Running with either -i corset or salmon_eq_classes will switch off the -r option.
Default: bam
-l <int> If running with -i corset or salmon_eq_classes, this will filter out a link between contigs
if the link is supported by less than this many reads. Default: 1 (no filtering)
-x <int> If running with -i corset or salmon_eq_classes, this option will filter out reads that
align to more than x contigs. Default: no filtering
Citation: Nadia M. Davidson and Alicia Oshlack, Corset: enabling differential gene expression
analysis for de novo assembled transcriptomes, Genome Biology 2014, 15:410
By default corset will output two files: clusters.txt
and counts.txt
. If you have specified multiple
distance thresholds, then the output will be of the form clusters-<threshold>.txt
and counts-<threshold>.txt
.
clusters.txt
is a tab delimited table with one line for each transcript. The first column contains the transcript ids and the second column is the cluster id it has been assigned to.
counts.txt
is also a tab delimited table. It lists the number of reads assigned to each cluster, one
per row. There is one columns for each sample.

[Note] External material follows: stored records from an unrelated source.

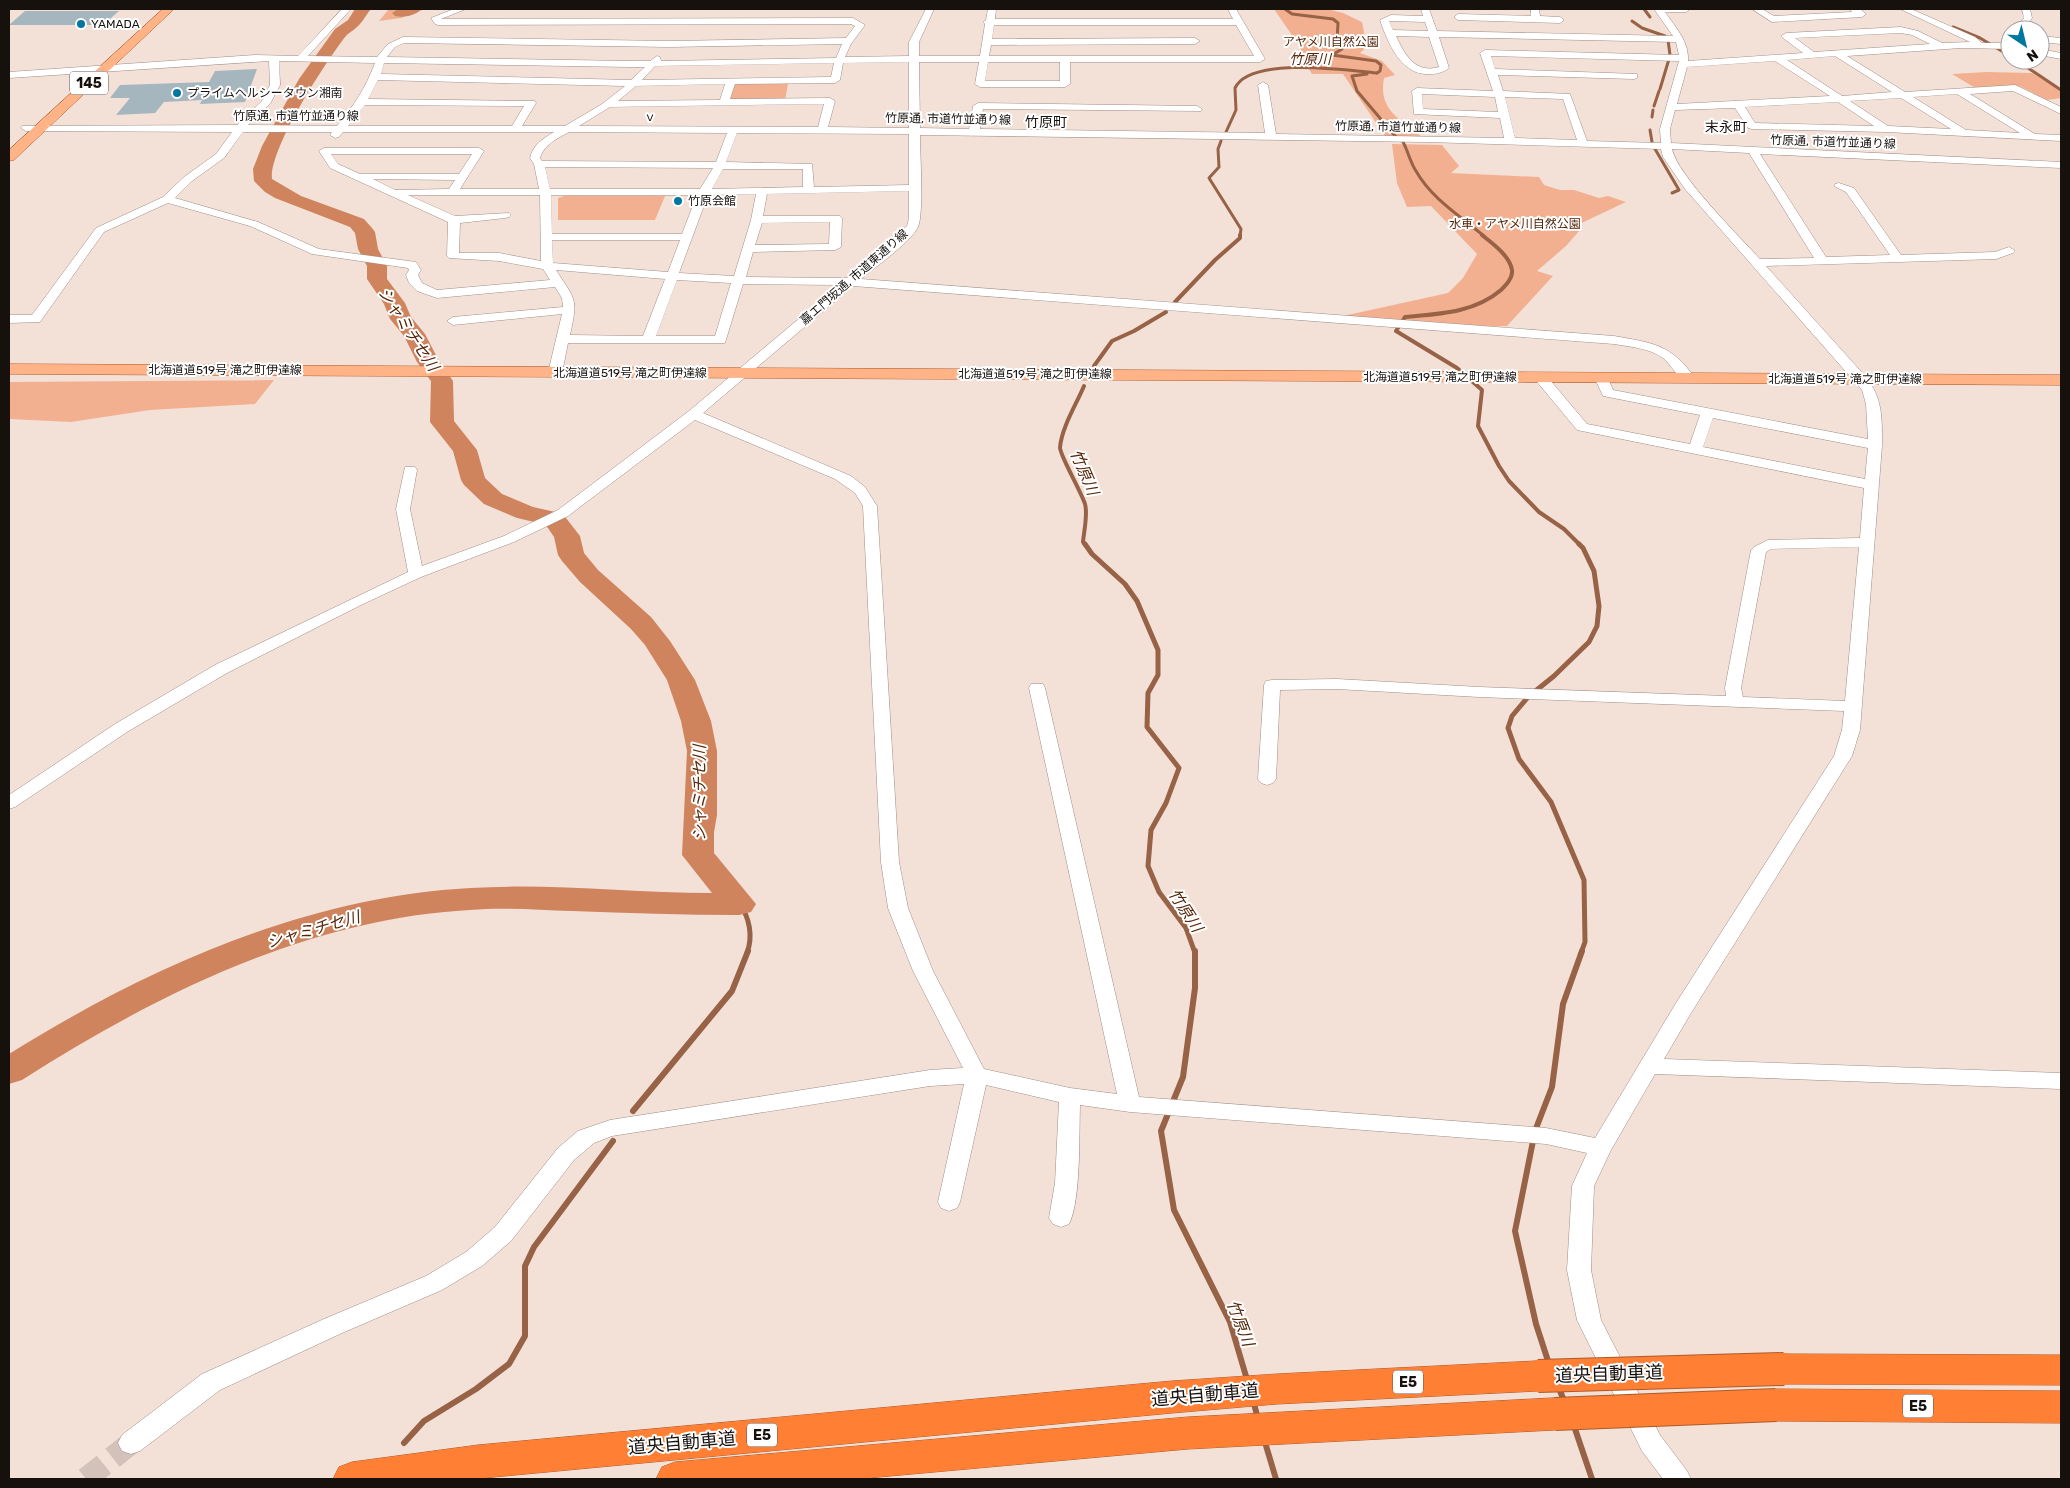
<svg xmlns="http://www.w3.org/2000/svg" width="2070" height="1488" viewBox="0 0 2070 1488" font-family="Rubik,'Noto Sans JP',sans-serif">
	<rect width="100%" height="100%" fill="#f3e1d8"/>
	<g fill="#f2b090">
		<polygon points="389,9 426,9 401,18 379,21"/>
		<path d="M1274,9H1327L1343,13L1362,22L1367,47L1360,53L1382,61L1395,75L1384,78C1378,109 1399,119 1421,136H1385L1343,74H1312L1303,60L1300,47Z"/>
		<polygon points="1986,72 2032,73 2061,91 2061,98 2047,100 2019,86 1977,89 1952,74"/>
		<polygon points="739,84 788,84 785,100 730,99 733,85"/>
		<polygon points="1392,144 1442,145 1459,166 1451,173 1539,177 1544,185 1560,190 1574,190 1599,198 1608,196 1626,202 1573,227 1580,230 1566,246 1537,271 1553,276 1507,326 1480,327 1343,316 1448,293 1463,278 1477,254 1431,206 1407,207 1397,183"/>
		<polygon points="564,196 665,196 655,220 558,220 558,198"/>
		<polygon points="274,380 255,404 150,410 71,422 9,419 9,382"/>
	</g>
	<g fill="none" stroke-linecap="round" stroke-linejoin="round">
		<g stroke="#986246" stroke-width="3">
			<polyline points="1285,9 1292,14 1333,19 1338,23 1337,41 1342,49 1332,55 1376,61 1381,65 1380,71 1377,73"/>
			<polyline points="1644,9 1650,17"/>
			<polyline points="1632,21 1642,28 1665,36"/>
			<polyline points="1953,27 1980,38 2010,56"/>
			<polyline points="1668,40 1670,55"/>
			<polyline points="2016,60 2061,90"/>
			<polyline points="1367,74 1352,76 1357,91 1396,137"/>
			<polyline points="1660,89 1669,59"/>
			<polyline points="1654,106 1659,91"/>
			<polyline points="1652,117 1653,110"/>
			<polyline points="1650,130 1652,142"/>
			<path d="M1226,132L1236,110L1235,88C1250,56 1347,70 1377,73"/>
			<polyline points="1221,141 1218,149 1219,167 1209,178 1241,229 1240,236"/>
			<path d="M1403,142C1408,151 1410,162 1416,171C1431,198 1460,216 1484,236"/>
			<polyline points="1655,149 1679,190 1672,193"/>
		</g>
		<g stroke="#986246" stroke-width="4">
			<path d="M1482,235C1492,243 1510,256 1512,270C1513,278 1506,285 1501,290C1474,313 1439,314 1405,317L1396,331L1457,368L1482,390L1478,426L1499,466L1509,481L1539,512L1564,529L1580,545"/>
			<polyline points="1175,302 1215,260 1240,238 1240,235"/>
			<polyline points="1094,366 1112,341 1134,331 1166,312"/>
			<path d="M1084,386C1076,405 1062,427 1060,447C1059,454 1081,491 1085,504C1088,514 1084,531 1083,542L1085,545"/>
		</g>
		<g stroke="#986246" stroke-width="5">
			<polyline points="1085,544 1092,554 1125,584 1137,601 1158,650 1158,675 1148,693 1147,727 1179,768 1166,803 1151,830 1148,866 1159,892 1186,928 1195,953"/>
			<polyline points="1579,544 1583,548 1594,571 1599,606 1597,626 1589,642 1554,676 1528,697 1512,716 1508,728 1519,759 1551,802 1584,880 1585,942 1581,953"/>
			<path d="M739,904C750,917 753,937 747,953"/>
		</g>
		<g stroke="#986246" stroke-width="6">
			<polyline points="1195,951 1195,988 1183,1077 1161,1131 1174,1210 1230,1322 1248,1383"/>
			<polyline points="633,1111 732,991 748,951"/>
			<polyline points="1549,1364 1536,1324 1515,1231 1535,1131 1552,1087 1563,1004 1582,951"/>
			<polyline points="1558,1386 1565,1403"/>
			<polyline points="1253,1400 1258,1419"/>
			<polyline points="1573,1423 1592,1479"/>
			<polyline points="1264,1439 1276,1479"/>
			<polyline points="404,1443 424,1421 476,1389 509,1364 525,1336 525,1266 534,1247 613,1141"/>
		</g>
		<g fill="#cf845e" fill-rule="evenodd">
			<path d="M355,9H371C366,15 362,23 357,27C353,31 348,33 345,37C325,63 269,149 272,179L301,196L364,219L372,228L375,232L378,249L387,266V279L405,303L411,317L425,334L439,361L453,381L454,421L477,450L485,478L502,494L533,507L560,513L566,518L580,536L584,553L598,570L651,617L670,641L695,680L711,721L717,751V815L714,832V853L756,904L751,912L739,915C683,915 628,913 572,911C538,910 504,907 470,910C307,919 157,994 22,1080L9,1084V1054C147,968 305,897 470,888C550,883 631,893 712,893L682,855L687,751L681,721L667,680L645,645L631,629L580,582L562,561L558,555L554,537L548,528L543,524L517,518L484,504L464,485L461,480L453,451L430,422L431,381L417,362L404,336L390,319L384,304L367,279V266L358,249L355,233L350,227L275,198L265,192L254,181L253,169L262,146L299,79L335,29L348,20Z"/>
			<path d="M398,9H421C416,16 402,18 395,16L392,13Z"/>
		</g>
	</g>
	<g fill="#a5b6bf">
		<polygon points="25,11 119,11 103,25 9,25"/>
		<polygon points="257,69 245,102 200,104 202,100 164,102 155,113 116,115 130,98 110,98 120,85 209,82 215,71"/>
	</g>
	<g fill="none" stroke-linecap="round" stroke-linejoin="round">
		<polyline stroke="#d2c2ba" stroke-width="23" stroke-dasharray="23 11" stroke-linecap="butt" points="86,1479 131,1443"/>
		<defs>
			<g id="minor">
				<path d="M342,9H351L308,56L377,57L388,44L403,37L669,41L846,38L855,26L851,24L438,25L435,24L431,18L454,9H466L441,19L853,18L865,25L851,44L845,57L909,56V42L926,9H934L919,42V56H980L985,24L983,22L986,20L988,9H996L995,19H1233L1228,9H1236L1265,59L1260,62H1070V84L1065,87H980L975,84L979,62H919L920,128L969,129L973,106L978,103L1197,106L1202,109L1201,111L983,109L980,129L1265,133L1258,85L1263,82L1268,85L1276,134L1504,138L1500,118L1414,114L1412,91L1417,88L1493,91L1480,53L1485,50L1679,55L1676,42L1439,37L1449,68C1444,72 1437,74 1430,74C1401,76 1388,43 1380,20L1391,15L1423,16L1421,9H1429L1437,31L1673,36L1654,9H1690L1686,12H1665C1676,28 1689,41 1688,61L1803,53L1783,38L1781,36L1786,33L1901,27L1918,31L1942,43L1970,42L1900,9H1911L1975,37L1982,43H2010V49L1961,48L1847,56L1905,92L2015,85L2061,107V114L2013,91L1970,94L2035,134L2061,135V141L1886,132L1752,129L1748,128L1735,108L1675,110L1670,129L1671,143L2061,162V168L1760,154L1826,257L1890,255L1846,192L1834,186L1835,184L1839,183L1854,188L1901,255L1995,252L2009,247L2015,251L2013,253L1996,259L1766,266L1865,376C1883,398 1882,418 1882,445L1860,730L1852,756L1691,1013L1664,1059L2061,1073V1089L1655,1074L1611,1150L1594,1186L1591,1270L1601,1320L1660,1435L1687,1471L1691,1479H1663L1642,1451L1577,1320L1567,1270L1572,1186L1587,1153L1546,1144L1130,1112L1080,1105C1079,1134 1081,1201 1069,1224L1061,1227L1053,1224L1049,1218L1055,1183L1059,1102L986,1085L960,1202L957,1208L949,1211L941,1208L938,1202L964,1084L930,1086L612,1136L594,1143L574,1160L511,1241L482,1266L442,1290L342,1333L220,1390L140,1451L131,1454L122,1451L118,1443L122,1435L202,1374L324,1319L426,1276L466,1252L495,1227L558,1148L578,1131L610,1120L930,1070L963,1068L913,971L888,908L881,862L863,506L855,493L835,479L695,420L568,516L514,542L421,577L361,605L227,673L127,732L15,807L9,809V795L115,724L215,665L408,572L396,509L405,467H415L417,470L410,509L422,566L504,536L558,510L689,411L839,285L743,284L725,343H568L562,373L555,377L548,373L562,314L453,325L447,321L453,317L563,307L562,298L555,287L437,298L417,291L409,283L406,275L409,270L408,268L312,254L250,226L168,203L104,232L40,322L9,323V315H32L96,228L163,197L184,177L216,154L232,132L26,131L21,128L22,126L237,125L262,101L270,85L269,61L9,78V72L255,55L298,56ZM1389,21L1425,22L1428,31L1393,30ZM994,25H1236L1254,56H989L991,45L1195,44L1200,41L1195,38L992,39ZM1901,33L1912,35L1930,44L1814,52L1795,38ZM1396,36L1429,37L1439,67C1415,74 1405,55 1396,36ZM404,43L669,47L842,44L836,58L661,61L660,57L657,56L650,61H630L387,57L395,47ZM1491,56L1679,61L1660,129L1661,143L1587,141L1570,94L1503,91L1498,75L1634,79L1637,78V74L1495,69ZM1835,56L1892,92L1842,96L1787,60ZM279,61L375,63C365,89 355,104 337,126L248,125L270,104L280,85ZM1775,61L1830,96L1677,104L1687,67ZM909,62V128L828,127L835,101L830,98L730,99L735,84L835,83L840,80L843,63ZM988,62H1060V81H985ZM384,63L630,67H645L631,80L381,74ZM834,63L831,77L642,80L655,66ZM378,80L625,86L602,104L565,126H522L536,103L535,101L368,99ZM725,84L720,100L618,101L636,86ZM1422,94L1495,97L1498,112L1423,109ZM1957,94L2020,133L1966,130L1913,97ZM1505,97L1563,99L1577,140L1515,138ZM1901,98L1951,129L1888,126L1850,101ZM1838,102L1874,126L1755,123L1745,107ZM824,104L818,127L579,126L610,107ZM365,105L524,106L512,126H348ZM243,132H332L330,135L335,138L339,137L343,132H554C542,139 533,145 530,158L534,164L539,189H460L484,151L479,148H324L319,151L330,168L448,222L447,256L449,258L499,261L543,269L550,280L437,290L422,283L418,275L421,270L416,262L319,249L258,222L175,198L192,181L224,158ZM569,132L727,133L716,162L542,161L540,158C544,144 557,139 569,132ZM737,133L909,134V185L814,187L812,164L726,162ZM920,135L1426,142L1661,149L1663,157L1685,189L1862,390L1866,404L1868,439L1613,390L1606,374H1596L1594,377L1603,396L1700,415L1690,444L1587,424L1545,374L1540,373L1533,377L1577,430L1864,488L1860,538L1768,540L1754,547L1751,550L1725,688L1726,696L1479,687L1337,679L1272,680L1266,681L1264,685L1258,779L1261,783L1267,785L1273,783L1276,779L1280,690L1337,689L1479,697L1844,711L1842,730L1834,756L1676,1003L1595,1138L1546,1128L1139,1097L1045,688L1043,684H1031L1029,688L1117,1094L1070,1088L984,1069L933,971L908,908L899,862L877,506L865,487L851,476L703,413L853,286L1614,344C1631,347 1649,348 1663,358C1671,364 1678,380 1688,382L1695,378C1671,344 1653,343 1614,336L861,279C875,267 910,243 918,227C924,213 920,153 920,135ZM1672,149L1749,153L1814,258L1760,259C1740,237 1677,175 1672,149ZM331,154H472L459,174H360L338,164ZM545,167L713,168L700,189H550ZM723,169H803V187L712,189ZM373,179L455,180L449,189L395,190ZM909,191V218L907,226L847,278L746,277L753,252L835,250L841,247L842,218L840,216H763L767,194ZM756,194L751,220L734,276L679,273L708,195ZM408,195H540L541,261L499,253H459L460,223L505,218L509,217L511,215L509,213L455,216ZM551,195H697L682,234H552ZM830,222L829,244L755,245L762,223ZM552,240H680L668,272L553,263ZM556,270L665,279L643,336L570,335C578,298 576,301 556,270ZM677,280L731,283L715,336H656ZM1713,418L1868,448L1865,479L1703,447ZM1859,547L1845,701L1743,697L1741,688L1766,552L1771,549Z"/>
				<polygon points="1531,9 1539,9 1540,16 1560,17 1564,20 1560,23 1458,20 1454,17 1458,14 1531,16"/>
				<polygon points="1752,9 1762,9 1774,16 1852,12 1850,9 1860,9 1866,14 1862,17 1772,22"/>
				<polygon points="2022,9 2030,9 2032,18 2025,30 2015,30 2024,18"/>
				<polygon points="2040,36 2061,38 2061,44 2040,42"/>
				<polygon points="2040,49 2061,53 2061,59 2040,55"/>
			</g>
			<g id="major">
				<polygon points="163,9 174,9 14,160 9,161 9,150"/>
				<polygon points="9,364 2061,375 2061,385 9,374"/>
			</g>
			<g id="highway">
				<polygon points="1784,1354 2061,1355 2061,1385 1784,1384 1771,1380 1766,1369 1771,1358"/>
				<polygon points="1538,1361 1551,1365 1556,1376 1551,1387 1538,1391 1277,1404 1172,1413 473,1479 333,1479 339,1467 352,1462 478,1445 1172,1381 1277,1374"/>
				<polygon points="1776,1389 2061,1391 2061,1423 1776,1421 1763,1416 1758,1405 1763,1394"/>
				<polygon points="1555,1398 1568,1403 1573,1414 1568,1425 1555,1430 1188,1449 857,1479 656,1479 662,1467 675,1462 1188,1417"/>
			</g>
		</defs>
		<use href="#minor" stroke="#9f8e86" stroke-width="1"/>
		<use href="#major" stroke="#ae5927" stroke-width="1"/>
		<use href="#highway" stroke="#ae5927" stroke-width="1"/>
		<use href="#minor" fill="#fff" fill-rule="evenodd"/>
		<use href="#major" fill="#ffb386" fill-rule="evenodd"/>
		<use href="#highway" fill="#ff8035" fill-rule="evenodd"/>
		<defs>
			<g id="highway-bridge">
				<polyline points="1538,1376 1784,1369"/>
				<polyline points="1555,1414 1776,1405"/>
			</g>
		</defs>
		<use href="#highway-bridge" stroke="#ae5927" stroke-width="34" stroke-linecap="butt"/>
		<use href="#highway-bridge" stroke="#ff8035" stroke-width="32"/>
	</g>
	<g fill="#0077a0" stroke="#fff" stroke-width="2">
		<circle cx="81" cy="24" r="5"/>
		<circle cx="177" cy="93" r="5"/>
		<circle cx="678" cy="201" r="5"/>
	</g>
	<g text-anchor="middle" stroke-width="4" stroke-linejoin="round" paint-order="stroke">
		<g font-size="12" fill="#17110e" stroke="#fff" text-anchor="start">
			<text x="91" y="28">YAMADA</text>
			<text x="187" y="97">プライムヘルシータウン湘南</text>
			<text x="688" y="205">竹原会館</text>
		</g>
		<g font-size="12" fill="#4f1f02" stroke="#fff">
			<text x="1331" y="46">アヤメ川自然公園</text>
			<text x="1515" y="228">水車・アヤメ川自然公園</text>
		</g>
		<g font-size="12" fill="#17110e" stroke="#fff">
			<text x="296" y="120">竹原通, 市道竹並通り線</text>
			<text x="650" y="121">ｖ</text>
			<text transform="translate(948 119) rotate(1)" y="4">竹原通, 市道竹並通り線</text>
			<text transform="translate(1398 127) rotate(1)" y="4">竹原通, 市道竹並通り線</text>
			<text transform="translate(1833 142) rotate(2)" y="4">竹原通, 市道竹並通り線</text>
			<text transform="translate(854 277) rotate(-41)" y="4">嘉エ門坂通, 市道東通り線</text>
			<text x="225" y="374">北海道道519号 滝之町伊達線</text>
			<text x="630" y="377">北海道道519号 滝之町伊達線</text>
			<text x="1035" y="378">北海道道519号 滝之町伊達線</text>
			<text x="1440" y="381">北海道道519号 滝之町伊達線</text>
			<text x="1845" y="383">北海道道519号 滝之町伊達線</text>
		</g>
		<g font-size="14" font-style="italic" fill="#57270a" stroke="#fff">
			<text x="1310" y="64">竹原川</text>
		</g>
		<g fill="#fff" stroke="#5d5856" stroke-width="1">
			<rect x="70" y="71.5" width="38" height="23" rx="4"/>
			<rect x="1393" y="1370.5" width="30" height="23" rx="4"/>
			<rect x="1903" y="1394.5" width="30" height="23" rx="4"/>
			<rect x="747" y="1423.5" width="30" height="23" rx="4"/>
		</g>
		<g font-size="14" font-weight="bold" fill="#17110e">
			<text x="89" y="88">145</text>
			<text x="1408" y="1387">E5</text>
			<text x="1918" y="1411">E5</text>
			<text x="762" y="1440">E5</text>
		</g>
		<g font-size="14" fill="#17110e" stroke="#fff">
			<text x="1046" y="127">竹原町</text>
			<text x="1726" y="132">末永町</text>
		</g>
		<g font-size="16" font-style="italic" fill="#57270a" stroke="#fff">
			<text transform="translate(409 329) rotate(57)" y="6">シャミチセ川</text>
			<text transform="translate(1085 472) rotate(67)" y="6">竹原川</text>
			<text transform="translate(699 793) rotate(-90)" y="6">シャミチセ川</text>
			<text transform="translate(1186 910) rotate(57)" y="6">竹原川</text>
			<text transform="translate(313 929) rotate(-16)" y="6">シャミチセ川</text>
			<text transform="translate(1241 1323) rotate(69)" y="6">竹原川</text>
		</g>
		<g font-size="18" fill="#17110e" stroke="#fff">
			<text transform="translate(1609 1374) rotate(-2)" y="6">道央自動車道</text>
			<text transform="translate(1205 1395) rotate(-5)" y="6">道央自動車道</text>
			<text transform="translate(682 1443) rotate(-5)" y="6">道央自動車道</text>
		</g>
	</g>
	<rect width="2070" height="1488" fill="none" stroke="#17110e" stroke-width="20"/>
	<g transform="translate(2025 45) rotate(145)"><circle r="24" fill="#ffffff" stroke="#a2a09f"/>
	<path d="M0-4L9 19L0 12L-9 19Z" fill="#0077a0"/>
	<text y="-8" font-size="14" font-weight="bold" text-anchor="middle" fill="#17110e">N</text>
	</g>
</svg>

The cluster naming is of the form Clusters-X.Y
. The X
is the super-cluster ID. Any transcript which shares even a single read with another transcript will have the same super-cluster ID. The Y
indicates the cluster number within the super-cluster (ie. those which resulted from the hierarchical clustering and expression testing. If you run Corset with the option -m 0
(no filtering on the number of reads), you might also find clusters with the prefix "NoReadsCluster". These clusters have no reads which map to them, and are therefore excluded from the counts file.